# Directives
a – Quote the stretch of the Greenplum configuration reference from "CHECK_POINT_SEGMENTS" through "Greenplum Database system.".
b – According to the Greenplum configuration reference, how large is each log file segment normally?

Start Provided passage

CHECK_POINT_SEGMENTS
Required. Maximum distance between automatic write ahead log (WAL) checkpoints, in log file segments (each segment is normally 16 megabytes). This will set the checkpoint_segments parameter in the postgresql.conf file for each segment instance in the Greenplum Database system.
ENCODING
Required. The character set encoding to use. This character set must be compatible with the --locale settings used, especially --lc-collate and --lc-ctype. Greenplum Database supports the same character sets as PostgreSQL.
DATABASE_NAME
Optional. The name of a Greenplum Database database to create after the system is initialized. You can always create a database later using the CREATE DATABASE command or the createdb utility.
MIRROR_PORT_BASE
Optional. This specifies the base number by which mirror segment port numbers are calculated. The first mirror segment port on a host is set as MIRROR_PORT_BASE, and then incremented by one for each additional mirror segment on that host. Valid values range from 1 through 65535 and cannot conflict with the ports calculated by PORT_BASE.
REPLICATION_PORT_BASE
Optional. This specifies the base number by which the port numbers for the primary file replication process are calculated. The first replication port on a host is set as REPLICATION_PORT_BASE, and then incremented by one for each additional primary segment on that host. Valid values range from 1 through 65535 and cannot conflict with the ports calculated by PORT_BASE or MIRROR_PORT_BASE.
MIRROR_REPLICATION_PORT_BASE
Optional. This specifies the base number by which the port numbers for the mirror file replication process are calculated. The first mirror replication port on a host is set as MIRROR_REPLICATION_PORT_BASE, and then incremented by one for each additional mirror segment on that host. Valid values range from 1 through 65535 and cannot conflict with the ports calculated by PORT_BASE, MIRROR_PORT_BASE, or REPLICATION_PORT_BASE.
MIRROR_DATA_DIRECTORY
Optional. This specifies the data storage location(s) where the utility will create the mirror segment data directories. There must be the same number of data directories declared for mirror segment instances as for primary segment instances (see the DATA_DIRECTORY parameter). The user who runs gpinitsystem (for example, the gpadmin user) must have permission to write to these directories. For example:
declare -a MIRROR_DATA_DIRECTORY=(/data1/mirror 
/data1/mirror /data1/mirror /data2/mirror /data2/mirror 
/data2/mirror)

Examples

Initialize a Greenplum Database array by supplying a configuration file and a segment host address file, and set up a spread mirroring (-S) configuration:

$ gpinitsystem -c gpinitsystem_config -h 
hostfile_gpinitsystem -S

Initialize a Greenplum Database array and set the superuser remote password:

$ gpinitsystem -c gpinitsystem_config -h 
hostfile_gpinitsystem --su-password=mypassword

Initialize a Greenplum Database array with an optional standby master host:

$ gpinitsystem -c gpinitsystem_config -h 
hostfile_gpinitsystem -s host09

End Provided passage
Start Data shown

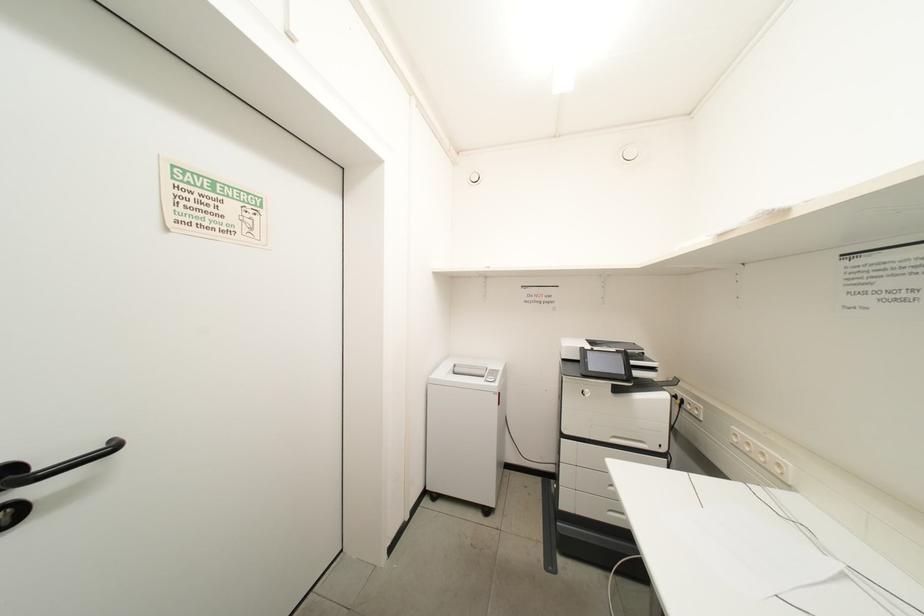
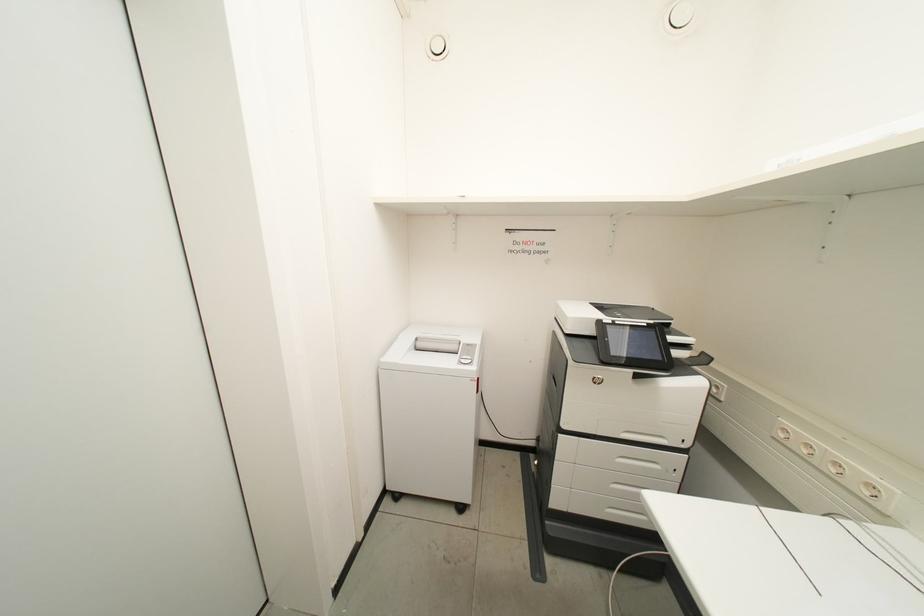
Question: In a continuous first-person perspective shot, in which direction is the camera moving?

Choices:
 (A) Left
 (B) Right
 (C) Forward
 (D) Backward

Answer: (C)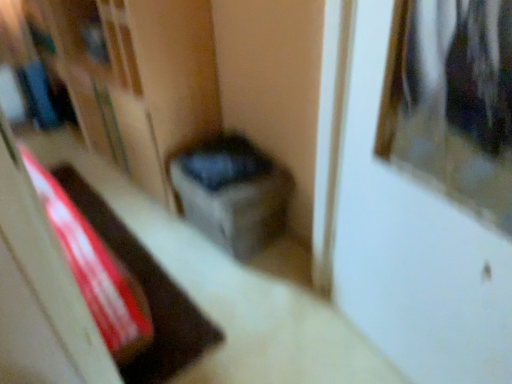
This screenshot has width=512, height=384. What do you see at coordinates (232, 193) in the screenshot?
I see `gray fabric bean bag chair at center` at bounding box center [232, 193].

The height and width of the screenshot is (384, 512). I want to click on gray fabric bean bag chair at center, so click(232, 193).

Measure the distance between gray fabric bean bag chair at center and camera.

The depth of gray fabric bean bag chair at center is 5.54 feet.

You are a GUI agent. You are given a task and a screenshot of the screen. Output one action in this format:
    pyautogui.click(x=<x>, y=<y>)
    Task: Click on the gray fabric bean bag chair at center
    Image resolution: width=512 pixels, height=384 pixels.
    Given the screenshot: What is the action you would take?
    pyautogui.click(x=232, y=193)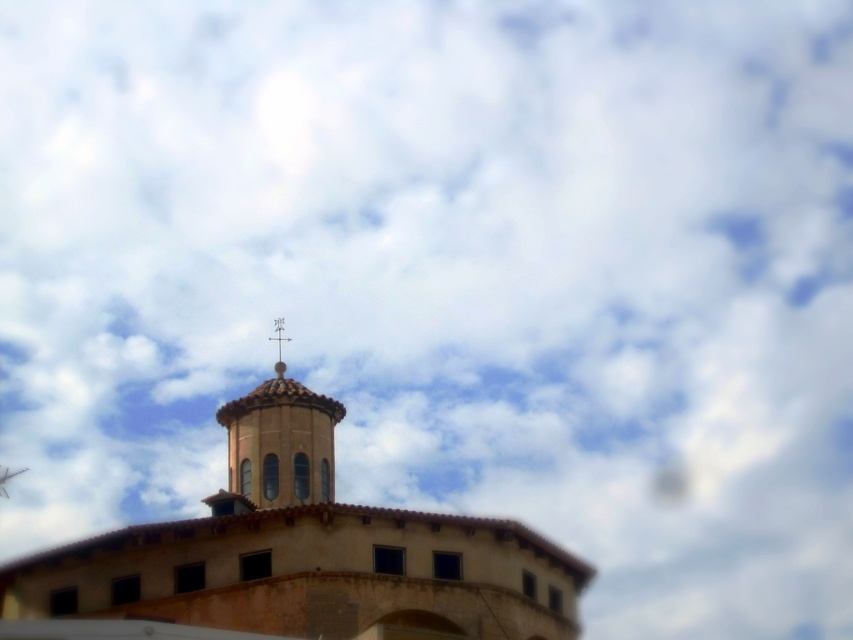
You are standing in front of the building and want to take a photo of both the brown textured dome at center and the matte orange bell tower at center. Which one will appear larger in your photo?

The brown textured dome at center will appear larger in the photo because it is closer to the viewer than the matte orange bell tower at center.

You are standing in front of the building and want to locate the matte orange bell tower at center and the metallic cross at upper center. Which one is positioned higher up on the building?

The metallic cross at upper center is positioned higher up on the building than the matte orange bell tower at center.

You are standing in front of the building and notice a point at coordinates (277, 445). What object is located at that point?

End Data shown

# Solutions to the exercise
a –
CHECK_POINT_SEGMENTS
Required. Maximum distance between automatic write ahead log (WAL) checkpoints, in log file segments (each segment is normally 16 megabytes). This will set the checkpoint_segments parameter in the postgresql.conf file for each segment instance in the Greenplum Database system.

b – Each segment is normally 16 megabytes.